[[ DATASET EXCERPTS, beginning ]]

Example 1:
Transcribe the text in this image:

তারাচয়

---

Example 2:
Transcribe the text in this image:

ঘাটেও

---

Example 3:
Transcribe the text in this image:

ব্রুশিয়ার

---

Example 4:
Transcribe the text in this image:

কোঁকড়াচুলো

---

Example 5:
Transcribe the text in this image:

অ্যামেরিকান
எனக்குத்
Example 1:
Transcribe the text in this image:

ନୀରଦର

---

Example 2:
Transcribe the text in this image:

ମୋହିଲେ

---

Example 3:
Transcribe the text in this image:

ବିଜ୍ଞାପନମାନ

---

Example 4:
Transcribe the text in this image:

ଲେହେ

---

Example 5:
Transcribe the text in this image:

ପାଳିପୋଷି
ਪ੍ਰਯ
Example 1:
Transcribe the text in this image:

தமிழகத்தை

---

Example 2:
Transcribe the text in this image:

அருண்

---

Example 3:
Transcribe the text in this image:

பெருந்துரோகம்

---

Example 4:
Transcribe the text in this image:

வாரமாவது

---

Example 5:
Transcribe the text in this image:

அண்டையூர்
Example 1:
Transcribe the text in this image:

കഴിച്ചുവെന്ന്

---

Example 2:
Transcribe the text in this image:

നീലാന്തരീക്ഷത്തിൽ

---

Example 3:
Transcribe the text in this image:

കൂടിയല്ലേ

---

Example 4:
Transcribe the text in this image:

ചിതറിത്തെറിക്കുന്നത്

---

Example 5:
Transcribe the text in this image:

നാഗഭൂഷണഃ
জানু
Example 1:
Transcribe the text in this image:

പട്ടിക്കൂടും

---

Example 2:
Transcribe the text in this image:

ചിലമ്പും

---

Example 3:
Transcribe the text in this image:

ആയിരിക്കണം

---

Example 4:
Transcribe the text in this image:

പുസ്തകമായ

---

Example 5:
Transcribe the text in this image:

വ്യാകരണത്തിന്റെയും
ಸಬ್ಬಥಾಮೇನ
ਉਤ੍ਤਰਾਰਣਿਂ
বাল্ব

[[ DATASET EXCERPTS, end ]]

> _EXERCISE DESCRIPTION_:
Copy the entries above exactly. Miss none of them.

> _RESULT_:
Example 1:
Transcribe the text in this image:

তারাচয়

---

Example 2:
Transcribe the text in this image:

ঘাটেও

---

Example 3:
Transcribe the text in this image:

ব্রুশিয়ার

---

Example 4:
Transcribe the text in this image:

কোঁকড়াচুলো

---

Example 5:
Transcribe the text in this image:

অ্যামেরিকান
எனக்குத்
Example 1:
Transcribe the text in this image:

ନୀରଦର

---

Example 2:
Transcribe the text in this image:

ମୋହିଲେ

---

Example 3:
Transcribe the text in this image:

ବିଜ୍ଞାପନମାନ

---

Example 4:
Transcribe the text in this image:

ଲେହେ

---

Example 5:
Transcribe the text in this image:

ପାଳିପୋଷି
ਪ੍ਰਯ
Example 1:
Transcribe the text in this image:

தமிழகத்தை

---

Example 2:
Transcribe the text in this image:

அருண்

---

Example 3:
Transcribe the text in this image:

பெருந்துரோகம்

---

Example 4:
Transcribe the text in this image:

வாரமாவது

---

Example 5:
Transcribe the text in this image:

அண்டையூர்
Example 1:
Transcribe the text in this image:

കഴിച്ചുവെന്ന്

---

Example 2:
Transcribe the text in this image:

നീലാന്തരീക്ഷത്തിൽ

---

Example 3:
Transcribe the text in this image:

കൂടിയല്ലേ

---

Example 4:
Transcribe the text in this image:

ചിതറിത്തെറിക്കുന്നത്

---

Example 5:
Transcribe the text in this image:

നാഗഭൂഷണഃ
জানু
Example 1:
Transcribe the text in this image:

പട്ടിക്കൂടും

---

Example 2:
Transcribe the text in this image:

ചിലമ്പും

---

Example 3:
Transcribe the text in this image:

ആയിരിക്കണം

---

Example 4:
Transcribe the text in this image:

പുസ്തകമായ

---

Example 5:
Transcribe the text in this image:

വ്യാകരണത്തിന്റെയും
ಸಬ್ಬಥಾಮೇನ
ਉਤ੍ਤਰਾਰਣਿਂ
বাল্ব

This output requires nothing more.